● **Work task**
Find each line of the material below in which the word "datos" occurs, and return it.

● **Source data**
Segment Open

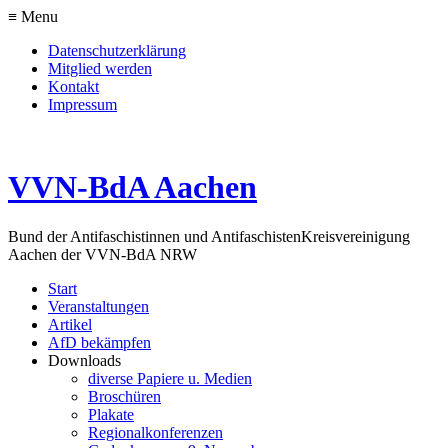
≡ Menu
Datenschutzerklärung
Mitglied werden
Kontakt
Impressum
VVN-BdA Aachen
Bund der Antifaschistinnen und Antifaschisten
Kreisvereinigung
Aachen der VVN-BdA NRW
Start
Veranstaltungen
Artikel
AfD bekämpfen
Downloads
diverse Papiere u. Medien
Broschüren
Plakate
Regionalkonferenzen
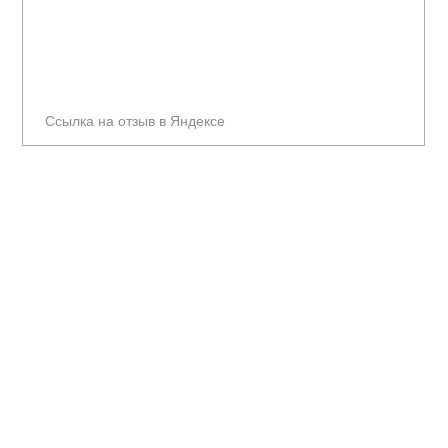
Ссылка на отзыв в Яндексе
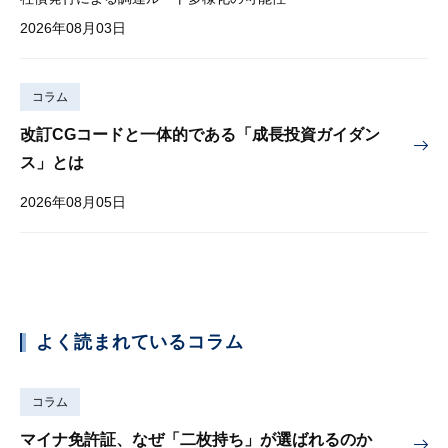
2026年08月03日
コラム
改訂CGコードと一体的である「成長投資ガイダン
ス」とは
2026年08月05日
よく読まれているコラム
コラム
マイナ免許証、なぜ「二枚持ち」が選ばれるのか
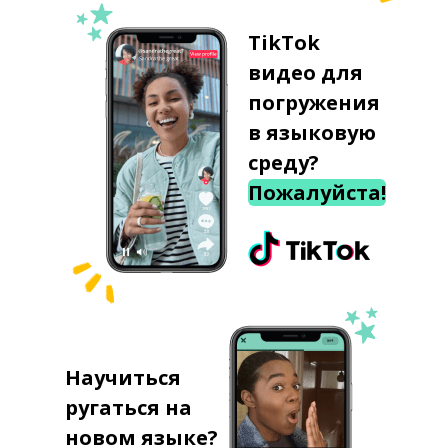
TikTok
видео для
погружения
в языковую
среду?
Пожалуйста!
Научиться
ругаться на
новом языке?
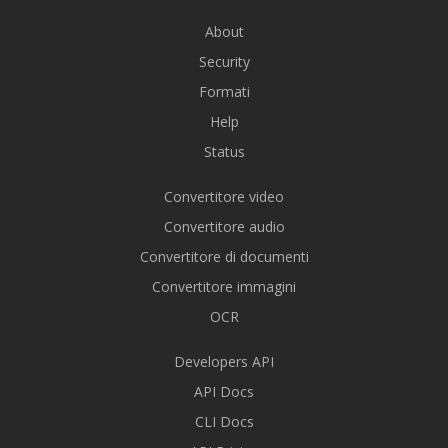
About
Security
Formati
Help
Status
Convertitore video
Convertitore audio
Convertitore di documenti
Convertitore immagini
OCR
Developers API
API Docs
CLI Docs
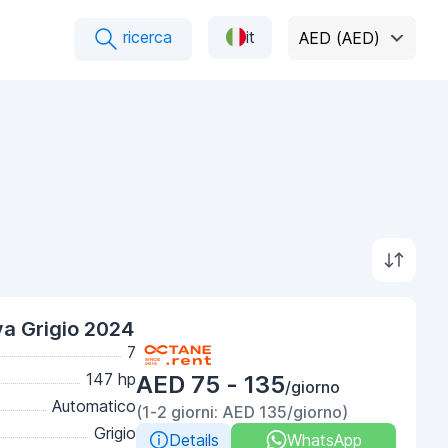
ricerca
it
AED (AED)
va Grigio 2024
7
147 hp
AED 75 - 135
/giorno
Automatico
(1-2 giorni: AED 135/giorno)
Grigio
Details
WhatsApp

Segment Closed
Segment Open

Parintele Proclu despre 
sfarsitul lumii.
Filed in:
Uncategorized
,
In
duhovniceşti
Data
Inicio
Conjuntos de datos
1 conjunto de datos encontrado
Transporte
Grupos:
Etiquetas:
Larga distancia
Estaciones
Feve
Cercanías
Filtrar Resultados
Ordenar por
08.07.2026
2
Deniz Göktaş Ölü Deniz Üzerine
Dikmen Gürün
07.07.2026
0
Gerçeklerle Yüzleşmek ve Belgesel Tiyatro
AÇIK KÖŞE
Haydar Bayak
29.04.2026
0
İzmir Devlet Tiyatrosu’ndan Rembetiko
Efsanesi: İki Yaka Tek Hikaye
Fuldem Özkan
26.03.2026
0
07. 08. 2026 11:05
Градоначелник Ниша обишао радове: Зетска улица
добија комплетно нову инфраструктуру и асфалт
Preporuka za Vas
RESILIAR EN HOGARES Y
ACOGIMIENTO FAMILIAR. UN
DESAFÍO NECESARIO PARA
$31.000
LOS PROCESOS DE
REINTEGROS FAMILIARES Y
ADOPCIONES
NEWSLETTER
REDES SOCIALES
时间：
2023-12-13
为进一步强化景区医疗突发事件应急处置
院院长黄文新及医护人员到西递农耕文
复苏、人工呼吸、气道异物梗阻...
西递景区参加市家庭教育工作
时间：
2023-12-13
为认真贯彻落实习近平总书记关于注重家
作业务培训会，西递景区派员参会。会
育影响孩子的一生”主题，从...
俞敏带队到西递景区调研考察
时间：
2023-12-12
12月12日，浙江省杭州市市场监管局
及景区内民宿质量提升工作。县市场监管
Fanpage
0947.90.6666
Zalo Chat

Segment Closed

● **Answer below**
Conjuntos de datos
1 conjunto de datos encontrado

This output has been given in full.